Safeway has added the four automated lanes to the 12 conventional lanes at its Greenway Center store. Customers who enter the automated lanes will scan their goods and then place them on a conveyor belt to be bagged by a Safeway employee. When the process is complete, the customer takes a receipt from the checkout machine and pays at one of two cashier booths nearby.

"We are anxious to see how our customers respond to the opportunity to scan their own groceries," said Gates. "In other parts of the country where these automated checkout machines have been tested, they have won the hearts of many shoppers."
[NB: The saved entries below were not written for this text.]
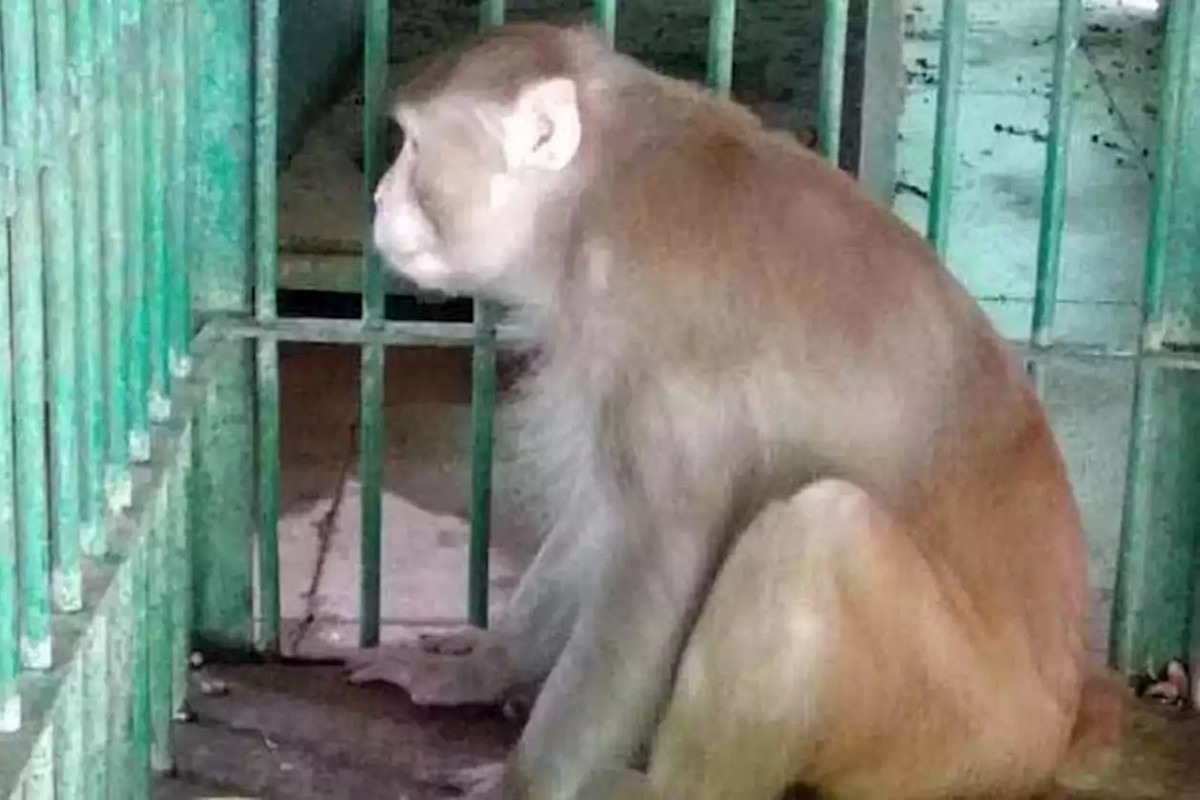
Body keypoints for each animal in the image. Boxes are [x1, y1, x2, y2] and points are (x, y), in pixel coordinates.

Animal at [346, 22, 1120, 799]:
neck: (597, 188)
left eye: (414, 147)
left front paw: (525, 783)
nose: (378, 195)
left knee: (820, 530)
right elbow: (604, 514)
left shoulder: (649, 328)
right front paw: (477, 671)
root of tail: (1055, 730)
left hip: (958, 734)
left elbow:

They seemed to have won the heart of Vandy Bauer, who exclaimed, "Isn't that amazing!" several times while scanning her own groceries yesterday.

But although the College Park woman said she thinks the new lanes are great, she added that she missed "the personal contact" with a cashier at a conventional checkout lane.

Gloria Swanson, who had the largest cart of groceries, said the automatic scanners would be "good for fast checkouts, but I don't know if I'd want to do my weekly shopping on it."

For the most part, shoppers found the CheckRobot units easy to operate. At a touch of a button, the image of a woman appears on a color video screen at the front of the lane and explains how to use the machine.

For checking out produce, the most commonly purchased produce items are pictured on two rows of buttons below the video screen. After placing the produce on the scale attached to the scanner, the customer pushes the appropriate button.

If a produce item isn't pictured on one of the buttons, the customer has the screen display a list of other produce items and touches the screen where the proper item appears. The machine records the price and the item can then be placed on the belt.